* **QUOTED TEXT**
This petition is filed for the issue of a writ of certiorari against the Collector of North Arcot calling for the recordsn in Ref. No. D. 9566/63 on his file and for quashing his order dated February 2, 1963, confirming the order of the Sub-Collector dated December 22, 1961, in R.C.A. No.29526/60.
The facts relevant to this petition may be stated. Under a claim to recover a sum of Rs. 1,99,832.96 as income-tax arrears, the Tahsildar of Gudiyatham acting on the orders of the District Collector of North Arcot brought the properties belonging to the petitioner for sale in revenue auction on June 11, 1959, in two lots. Lot No.2 after a fresh notice for re-sale was notified for sale on July 21, 1960, and was sold on that date and purchased by the second respondent for Rs. 15,000. The petitioner filed an application on August 19, 1960, for setting aside the sale. The Sub-Collector confirmed the sale on December 22, 1961. Though a copy of the order confirming the sale was requested, the petitioner was not granted a copy. He filed an appeal to the Collector under the provisions of section 38, of the Madras Revenue Recovery Act. The Collector dismissed the appeal. A further appeal to the Board of Revenue was also rejected on the ground that the Board had no jurisdiction to interfere with the orders of the District Collector.

[Dataset excerpt]

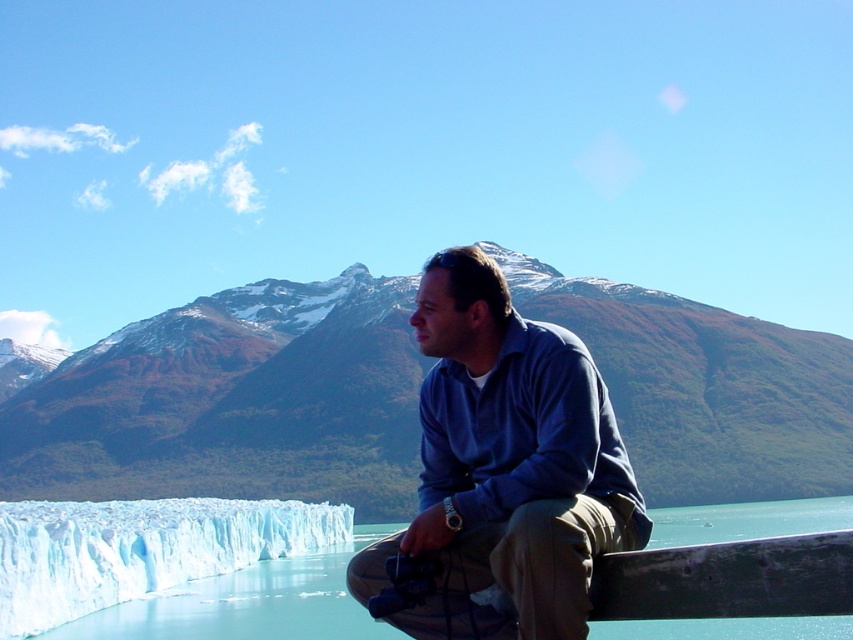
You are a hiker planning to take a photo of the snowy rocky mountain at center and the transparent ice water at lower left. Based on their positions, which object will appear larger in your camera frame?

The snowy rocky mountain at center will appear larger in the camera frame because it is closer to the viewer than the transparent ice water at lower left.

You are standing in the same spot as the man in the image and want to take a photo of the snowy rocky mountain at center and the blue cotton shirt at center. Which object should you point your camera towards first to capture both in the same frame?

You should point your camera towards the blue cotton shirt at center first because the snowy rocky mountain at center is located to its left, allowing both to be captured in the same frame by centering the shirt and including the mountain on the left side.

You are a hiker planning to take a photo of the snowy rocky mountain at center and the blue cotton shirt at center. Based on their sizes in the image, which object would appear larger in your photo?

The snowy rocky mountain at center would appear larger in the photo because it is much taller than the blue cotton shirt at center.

...

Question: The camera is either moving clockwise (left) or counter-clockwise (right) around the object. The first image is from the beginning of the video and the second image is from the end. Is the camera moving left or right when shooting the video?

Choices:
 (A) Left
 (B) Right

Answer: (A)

* **WHAT TO WORK ON**
- a) Using the petition excerpt above, decide whether each statement agrees with it, answering yes or no and quoting the deciding words. (i) Lot No.2 was bought by the second respondent for Rs. 15,000. (ii) The petitioner was given a copy of the order confirming the sale. (iii) The Board of Revenue allowed the petitioner's further appeal.
- b) List every distinct calendar date that appears in the petition excerpt.
- c) Write the next part of the petition excerpt, picking up after its final sentence.

* **RESPONSES TO THE TASKS**
- a)
(i) Yes: "purchased by the second respondent for Rs. 15,000"
(ii) No: "the petitioner was not granted a copy"
(iii) No: "A further appeal to the Board of Revenue was also rejected"

- b)
February 2, 1963
December 22, 1961
June 11, 1959
July 21, 1960
August 19, 1960

- c)
It is admitted that the tax arrear on the date of attachment of the properties was not Rs. 1,99,832.96 but amounted only to Rs. 1,58,361.71. The amount for which the property was attached was admitted greater than the amount of arrears as on that date, and as the attachment and the subsequent sale by the Collector were for a higher amount than what was actually due, it was contended that the attachment as well as the sale were without jurisdiction and unsustainable in law, and liable to be quashed. It is unnecessary to deal with the other points raised in this petition, because the petition will have to be allowed on the ground that the attachment and the subsequent sale were illegal.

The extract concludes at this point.